Breastfeeding is hard, painful and difficult? Really? Grow up and get over yourself. Breastfeeding is NORMAL. As a physician and mother of two children, both of whom were nursed until 3 years...YES THAT'S RIGHT, 3 YEARS OF AGE!!, I am horrified by your statements and the great injustice you are doing to mothers and children by spewing forth your lies. Breastmilk is the best nutrition for your baby. If you are not even willing to attemp it, what kind of parent are you? You must be highly paid by a formula company, dear. Your Harvard education does not impress me at all. The science is there. The studies are there. There is no doubt about breastfeeding being the best for your baby. Perhaps you should find a new field of work.
Thank you so much for eloquently describing much of what I've personally experienced. It was always my plan to breastfeed, but after a couple of days I was thrown into an intense flare up of ulcerative colitis that had me doubled over with pain and diarrhea 30 times a day until I ended up in urgent care due to dehydration. I later learned from my GI that lactation causes flares, something she neglected to tell me before having my baby. To make matters worse, I also developed mastitis, which resulted in 40 days of hardcore antibiotics and three breast surgeries. I stopped breastfeeding after 10 days because I was so incredibly sick and about to go on prednisone, which I stayed on for the next month. In those 10 days, the pain from breastfeeding was indescribably severe. Literally half my nipples were sucked off (they later mostly grew back but are now silvery in color).
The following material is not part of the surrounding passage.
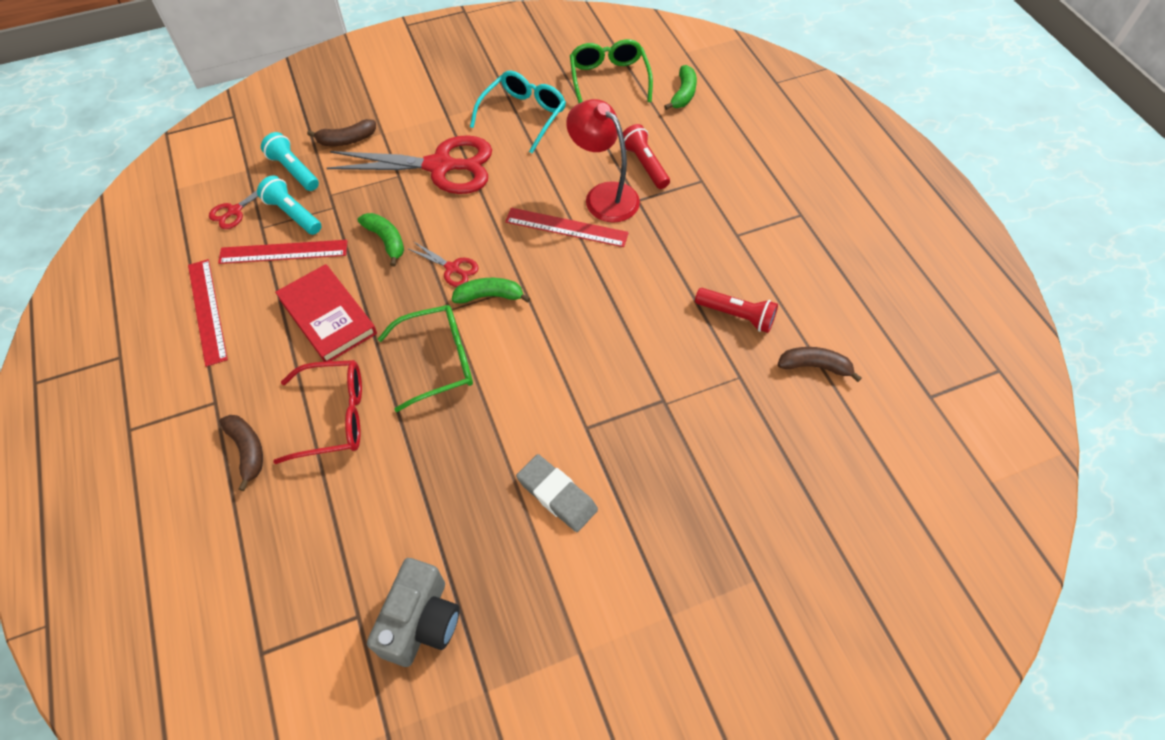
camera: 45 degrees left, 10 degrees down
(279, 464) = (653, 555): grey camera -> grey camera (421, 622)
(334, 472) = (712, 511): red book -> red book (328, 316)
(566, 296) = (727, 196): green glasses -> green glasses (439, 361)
I agonized about stopping breastfeeding. My husband pushed me to continue. The lactation consultants were useless and worse, made me feel horribly guilty and tried to pressure me to continue. I had women at parties lecture me on why breastfeeding is superior. I had to confront billboards and literature and signs promoting breastfeeding every time I entered a medical facility. I still feel guilty, even though I intellectually know I did what I could.

How is this culture of lactivism helping women or babies? It just makes us feel like inadequate mothers when we can't perform.

My sister and I were both exclusively breastfed and we both have allergies. I have asthma and ulcerative colitis and my sister has crohn's disease. These are all conditions breastfeeding supposedly guards against.

My daughter, who has been formula fed since day 11 is happy, healthy, and highly intelligent. She is very attached to me (and her father, who delighted in being able to share feedings) and I to her.

It's great that many women find breastfeeding to be easy and convenient. No one is trying to tell them to stop or that there is anything wrong with breastfeeding. But some compassion and understanding is definitely lacking for those of us who couldn't breastfeed. Thank you again for this excellent post!